The history of the world presents a large range of instances to test the singular assertion that death is so "absurd" that "the people" cannot believe that great and good men literally die. But would it be easy to match the strangeness of a philosopher and a man of genius gravely writing this down as a reason--not why, at the interval of centuries, a delusion should grow up--but why, on the very morrow of a crucifixion and burial, the disciples should have believed that all the dreadful work they had seen a day or two before was in very fact and reality reversed? We confess we do not know what human experience is if it countenances such a supposition as this.

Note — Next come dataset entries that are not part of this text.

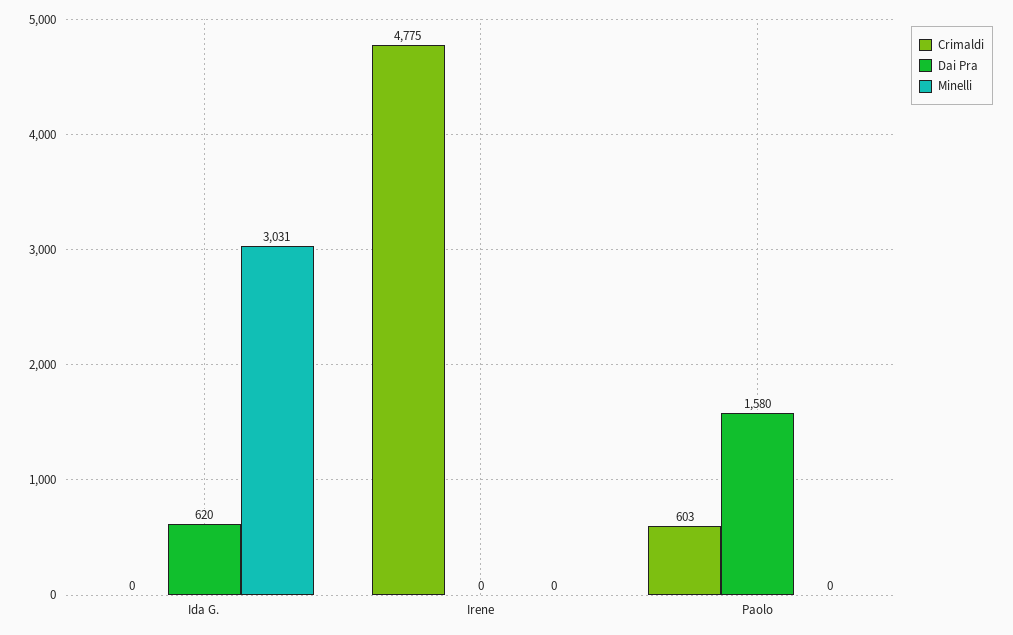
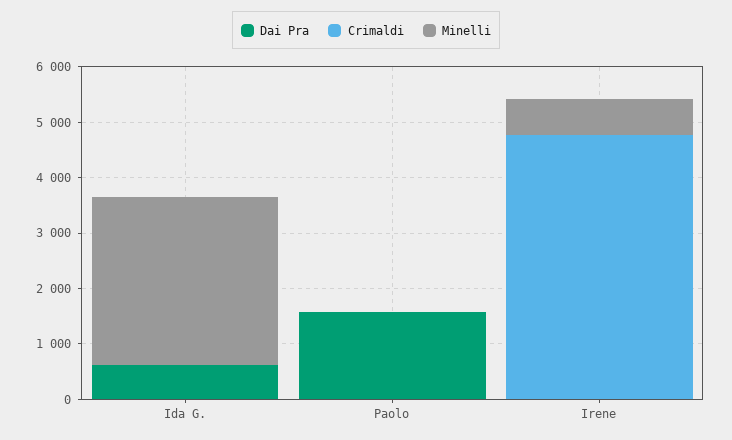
  {
    "Crimaldi": {
      "Ida G.": 0,
      "Irene": 4775,
-     "Paolo": 603
+     "Paolo": 0
    },
    "Dai Pra": {
      "Ida G.": 620,
      "Irene": 0,
      "Paolo": 1580
    },
    "Minelli": {
      "Ida G.": 3031,
-     "Irene": 0,
+     "Irene": 600,
      "Paolo": 0
    }
  }

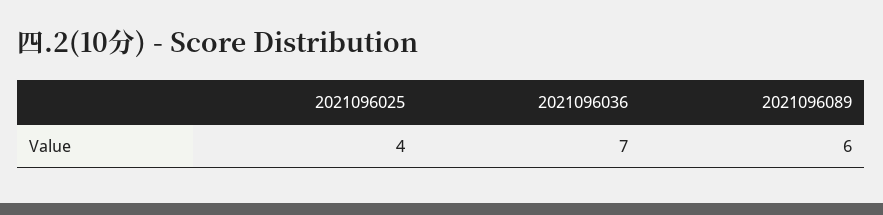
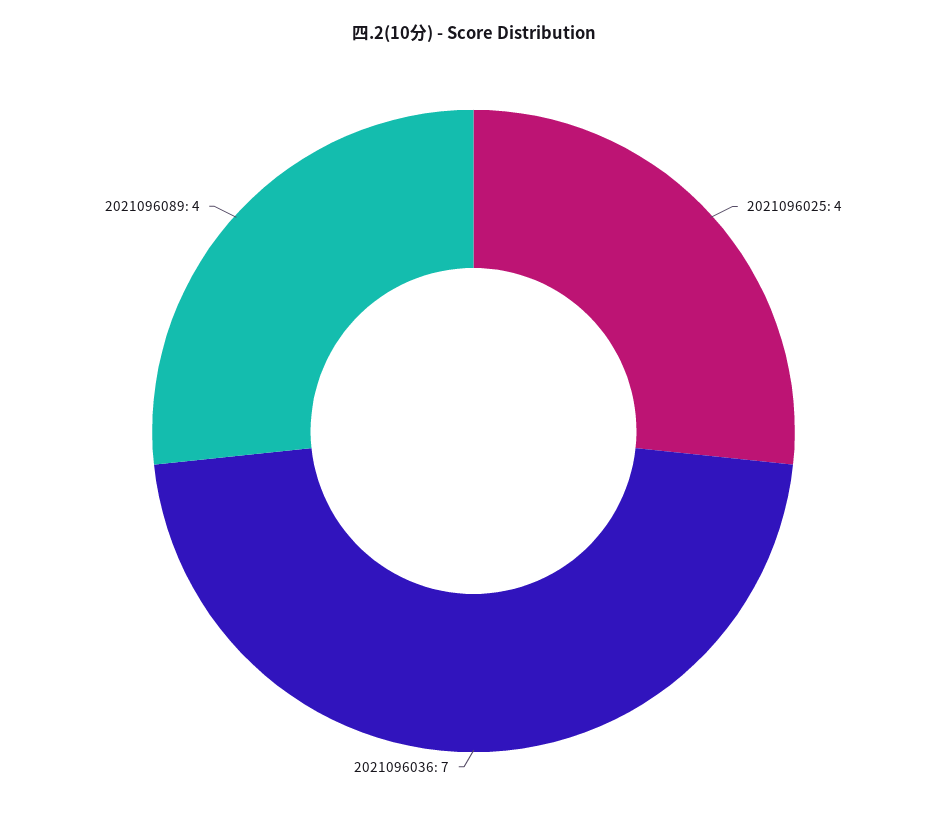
  {
    "2021096025": 4,
    "2021096036": 7,
-   "2021096089": 6
+   "2021096089": 4
  }

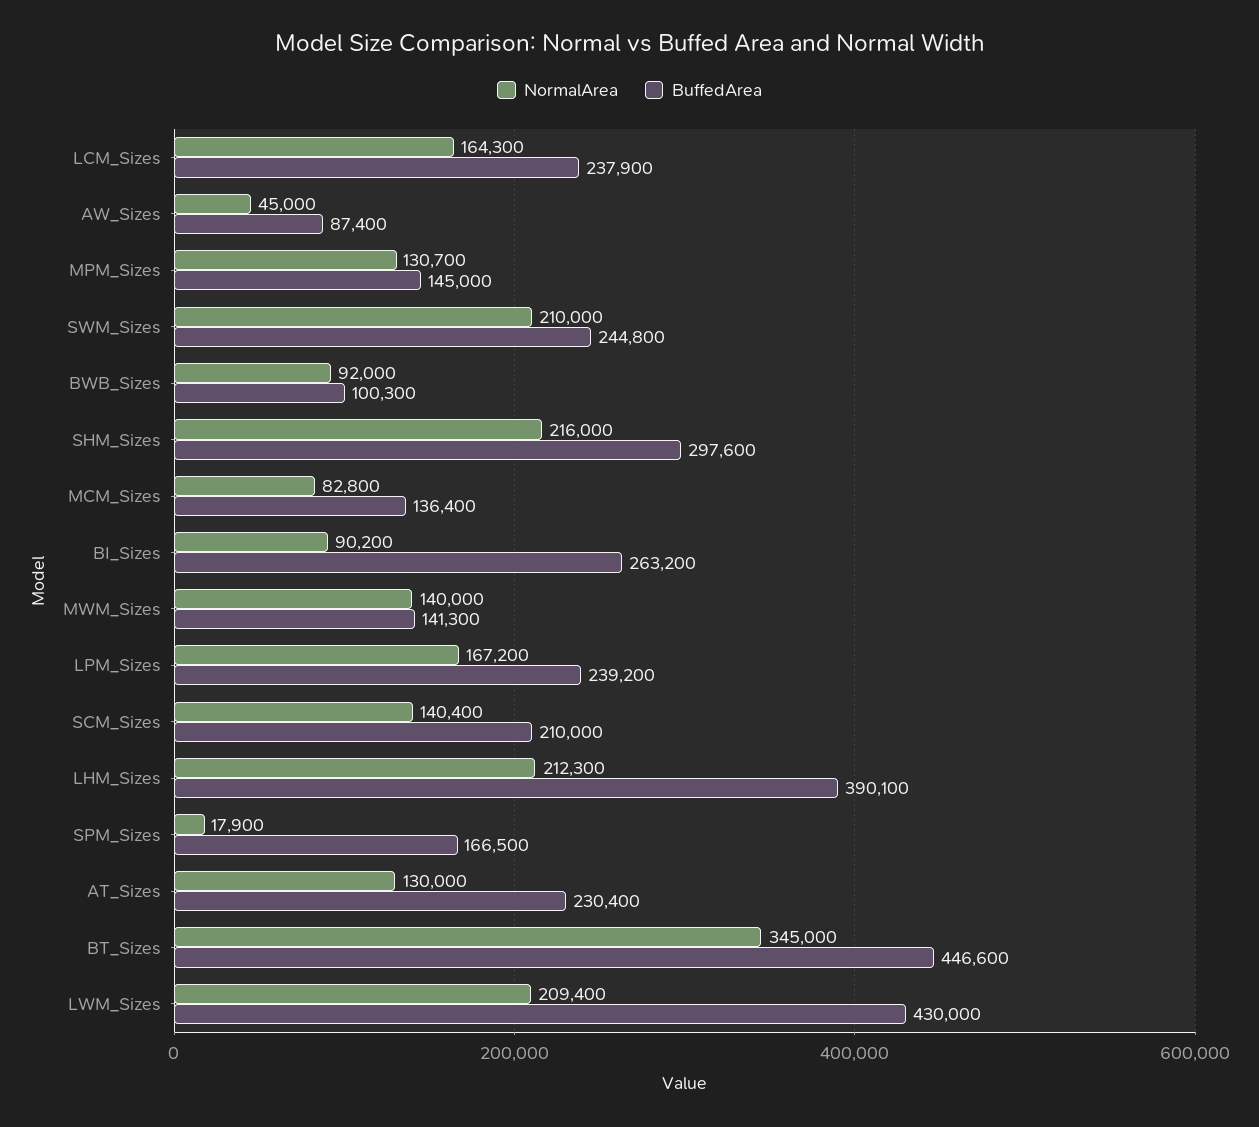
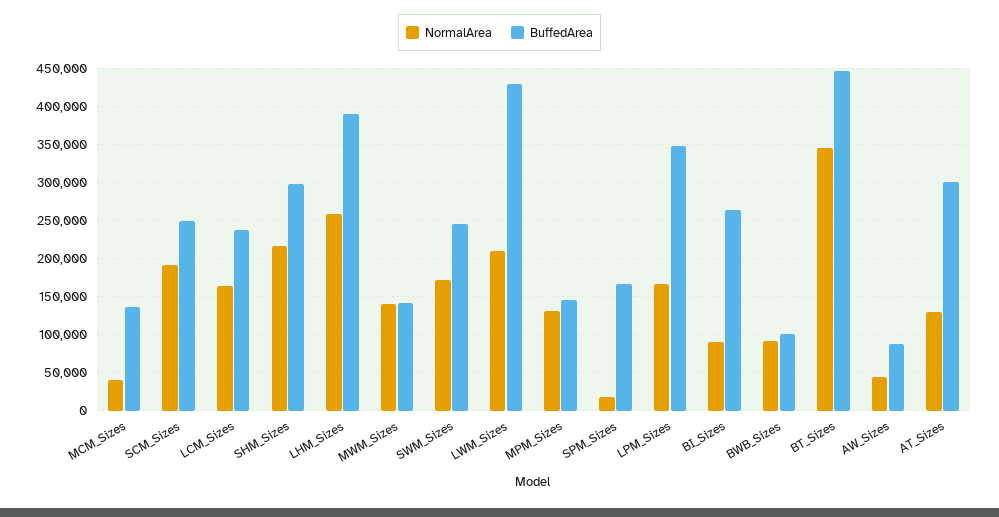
  {
    "NormalArea": {
      "LCM_Sizes": 164300,
      "AW_Sizes": 45000,
      "MPM_Sizes": 130700,
-     "SWM_Sizes": 210000,
+     "SWM_Sizes": 170000,
      "BWB_Sizes": 92000,
      "SHM_Sizes": 216000,
-     "MCM_Sizes": 82800,
+     "MCM_Sizes": 40000,
      "BI_Sizes": 90200,
      "MWM_Sizes": 140000,
      "LPM_Sizes": 167200,
-     "SCM_Sizes": 140400,
+     "SCM_Sizes": 190000,
-     "LHM_Sizes": 212300,
+     "LHM_Sizes": 260000,
      "SPM_Sizes": 17900,
      "AT_Sizes": 130000,
      "BT_Sizes": 345000,
      "LWM_Sizes": 209400
    },
    "BuffedArea": {
      "LCM_Sizes": 237900,
      "AW_Sizes": 87400,
      "MPM_Sizes": 145000,
      "SWM_Sizes": 244800,
      "BWB_Sizes": 100300,
      "SHM_Sizes": 297600,
      "MCM_Sizes": 136400,
      "BI_Sizes": 263200,
      "MWM_Sizes": 141300,
-     "LPM_Sizes": 239200,
+     "LPM_Sizes": 350000,
-     "SCM_Sizes": 210000,
+     "SCM_Sizes": 250000,
      "LHM_Sizes": 390100,
      "SPM_Sizes": 166500,
-     "AT_Sizes": 230400,
+     "AT_Sizes": 300000,
      "BT_Sizes": 446600,
      "LWM_Sizes": 430000
    }
  }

From this antecedent probability he proceeds to the facts. "The Sabbath day which followed the burial was occupied with these thoughts.... Never was the rest of the Sabbath so fruitful." They all, the women especially, thought of him all day long in his bed of spices, watched over by angels; and the assurance grew that the wicked men who had killed him would not have their triumph, that he would not be left to decay, that he would be wafted on high to that Kingdom of the Father of which he had spoken. "Nous le verrons encore; nous entendrons sa voix charmante; c'est en vain qu'ils l'auront tué." And as, with the Jews, a future life implied a resurrection of the body, the shape which their hope took was settled. "Reconnaître que la mort pouvait être victorieuse de Jésus, de celui qui venait de supprimer son empire, c'était le comble de l'absurdité." It is, we suppose, irrelevant to remark that we find not the faintest trace of this sense of absurdity. The disciples, he says, had no choice between hopelessness and "an heroic affirmation"; and he makes the bold surmise that "un homme pénétrant aurait pu annoncer _dès le samedi_ que Jésus revivrait." This may be history, or philosophy, or criticism; what it is _not_ is the inference naturally arising from the only records we have of the time spoken of. But the force of historical imagination dispenses with the necessity of extrinsic support. "La petite société chrétienne, ce jour-là, opéra le véritable miracle: elle ressuscita Jésus en son coeur par l'amour intense qu'elle lui porta. Elle décida que Jésus ne mourrait pas." The Christian Church has done many remarkable things; but it never did anything so strange, or which so showed its power, as when it took that resolution.